“The Hound of the Baskervilles” Thursday, November 1, 2009, at 8:00 p.m. ET on WPBT2
“The Sign of Four” Thursday, November 12, 2009, at 8:00 p.m. ET on WPBT2
“The Eligible Bachelor” Thursday, November 19, 2009, at 8:00 p.m. ET on WPBT2
The master sleuth is back in some of his greatest adventures. In November, WPBT2 presents Jeremy Brett as Sherlock Holmes in a collection of mysteries from Sir Arthur Conan Doyle.
With The Hound of The Baskervilles and The Sign of The Four, Jeremy Brett moves beyond the collection of short stories and tackles the novel length adventures of literatures most famous detective.

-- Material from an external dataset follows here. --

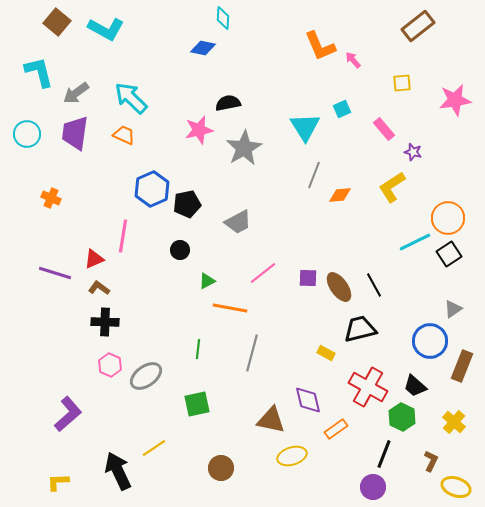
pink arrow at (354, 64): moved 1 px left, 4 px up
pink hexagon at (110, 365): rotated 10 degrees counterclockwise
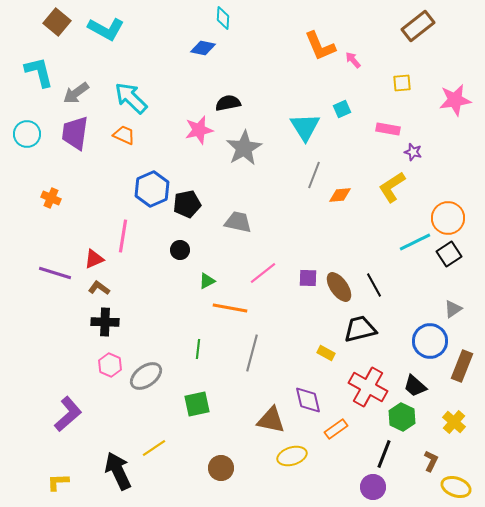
pink rectangle at (384, 129): moved 4 px right; rotated 40 degrees counterclockwise
gray trapezoid at (238, 222): rotated 140 degrees counterclockwise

Written over a decade apart these two novels have been among the most influential in creating the Holmes persona we all know today. The Sign of The Four first revealed the drug addiction that in many ways defined Holmes, the novel also first introduced us to the future Mrs. Watson. The Hound of The Baskervilles is the story most familiar to Holmes fans and the most often committed to film, while many of Holmes stories take place in a Victorian London setting, it is the moors and bogs of the English Countryside from this novel that conjures the celluloid world of Holmes we all seem to remember.

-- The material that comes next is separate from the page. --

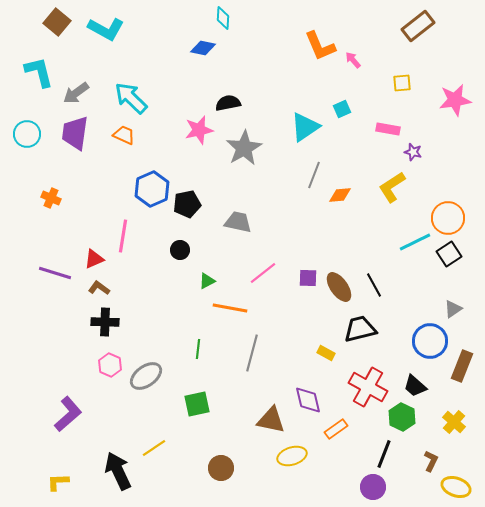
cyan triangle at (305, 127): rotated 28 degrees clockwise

The Sign of The Four entangles Holmes in a story of secret pacts, stolen treasures and the Indian Rebellion of 1857, told partially through flashbacks, the original novel failed to draw many readers when it was published in the February 1890 edition of Lippincott's Monthly Magazine as The Sign of the Four, appearing in both London and Philadelphia. The British edition of the magazine originally sold for a shilling and the American for 25 cents. Surviving copies are now worth several thousand dollars.
The Hound of The Baskervilles remains the definitive Holmes story, mixing Conan Doyle’s interest in the occult with one of the best pure stories of the canon. Much of this film is told through the observations of Watson on behave of the absent Holmes and the twists are fast and furious and as slippery as the fog shrouded moors that form the back drop. The inspiration for this story has some basis in English folklore; the ideas came from the legend of Richard Cabell. His tomb can be seen in the Devon town of Buckfastleigh. Squire Richard Cabell lived during the 1600s and was the local squire at Buckfastleigh. He had a passion for hunting and was what in those days described as a 'monstrously evil man'. The tomb of Squire Richard Cabell still stands in a churchyard in Buckfastleigh, England. Cabell who died in 1677 was believed to have been in league with the Devil and his strange mausoleum was built around the tomb and intended to contain his unquiet spirit. Conan Doyle took notice of the stories of fire breathing black dogs howling beside the tomb.
Jeremy Brett, who for many has supplanted Basil Rathbone as the embodiment of Sherlock Holmes stars along with Edward Hardwicke as the inimitable Dr Watson.